J'avais lu sur cette oeuvre de très mauvaises critiques, propres à dissuader le spectateur averti de se risquer dans une salle obscure pour visionner un long métrage américain banal et sans profondeur.
Quelle erreur ! Car sous un pitch aussi simple qu'excitant - un homme se découvre la capacité de projeter son esprit dans le passé pour influer sur le cours de ces choses -, le film cache une foule de bonnes intentions. A commencer par la volonté affichée de ne reculer devant rien, de refuser la plupart des concessions au bon goût tel que les Américains l'entendent. Et le long métrage de nous présenter un père non seulement violent, mais pédophile, des enfants psychotiques, des adolescents traumatisés, une prostituée, des mutilations et même la figure fascinante de Thumper, sorte de Vitriol Tenebrae lubrique, un gothico-sataniste dont l'obésité n'est pas un frein à la consommation sexuelle à haute vitesse d'un grand nombre de jeunes filles branchées sur le sado-masochisme... Ces éléments malsains sont loin d'être exploités jusqu'à plus soif. Ici, pas de surenchère, juste la mesure adéquate de toutes choses. Aussi, les ingrédients suscités restent secondaires dans l'histoire.

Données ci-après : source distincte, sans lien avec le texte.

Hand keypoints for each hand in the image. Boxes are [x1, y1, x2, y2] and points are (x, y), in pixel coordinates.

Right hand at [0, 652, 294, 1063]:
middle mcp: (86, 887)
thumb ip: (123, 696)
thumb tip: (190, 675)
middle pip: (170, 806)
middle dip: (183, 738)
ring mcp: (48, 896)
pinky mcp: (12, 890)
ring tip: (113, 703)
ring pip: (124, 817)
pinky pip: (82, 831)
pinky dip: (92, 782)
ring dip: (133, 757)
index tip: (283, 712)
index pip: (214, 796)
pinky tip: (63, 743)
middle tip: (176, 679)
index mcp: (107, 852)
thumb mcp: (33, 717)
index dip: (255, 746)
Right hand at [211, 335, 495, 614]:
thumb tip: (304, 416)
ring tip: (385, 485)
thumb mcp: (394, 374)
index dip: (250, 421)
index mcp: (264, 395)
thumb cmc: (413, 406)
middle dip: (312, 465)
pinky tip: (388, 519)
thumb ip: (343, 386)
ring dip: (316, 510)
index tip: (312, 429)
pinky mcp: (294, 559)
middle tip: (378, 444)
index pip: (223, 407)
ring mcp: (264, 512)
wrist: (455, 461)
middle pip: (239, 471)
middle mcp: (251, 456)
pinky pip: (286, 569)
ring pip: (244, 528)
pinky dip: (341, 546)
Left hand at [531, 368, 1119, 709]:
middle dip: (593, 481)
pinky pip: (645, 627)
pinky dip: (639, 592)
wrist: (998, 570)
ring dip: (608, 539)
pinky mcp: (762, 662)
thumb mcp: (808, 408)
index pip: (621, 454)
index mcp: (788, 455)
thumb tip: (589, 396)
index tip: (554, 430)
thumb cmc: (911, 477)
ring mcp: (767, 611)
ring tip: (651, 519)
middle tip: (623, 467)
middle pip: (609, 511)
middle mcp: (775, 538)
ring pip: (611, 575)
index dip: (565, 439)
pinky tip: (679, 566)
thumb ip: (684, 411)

Les dialogues sont simples et efficaces, les acteurs habités par leurs rôles, sans toutefois livrer de performances extrêmes, et la mise en scène bien conventionnelle. Des idées intéressantes telles que la maquette-boîte aux lettres relèvent la sauce et font de ce film une belle petite machine qui fonctionne comme sur des roulettes.
Dommage, dommage, que "l'effet papillon" qui donne son titre à l'oeuvre n'ait finalement pas grand-chose à voir avec la thématique des paradoxes temporels développée avec minutie tout au long de l'intrigue. Dommage aussi que tout ceci soit traité clairement, sans subtilité (à l'opposé d'un "Donnie Darko" qui demande au spectateur de mettre son cerveau à contribution). Dommage enfin que le surprenant renversement de point de vue que l'on peut déceler dans l'une des dernières scènes (confrontation avec le psychiatre), plaçant l'espace de quelques instants le personnage principal dans le rôle d'un dément, ne soit guère exploité.
Il y avait possibilité de grands malaises, de psychologies plus soignées, de création d'une ambiance unique. Le film manque de temps, de sens du détail... et de force personnelle. Peu de partis pris, nous avons là encore un produit hollywoodien, une sorte de grand téléfilm, voire un long épisode de la série "Au-delà du réel". Tristesse.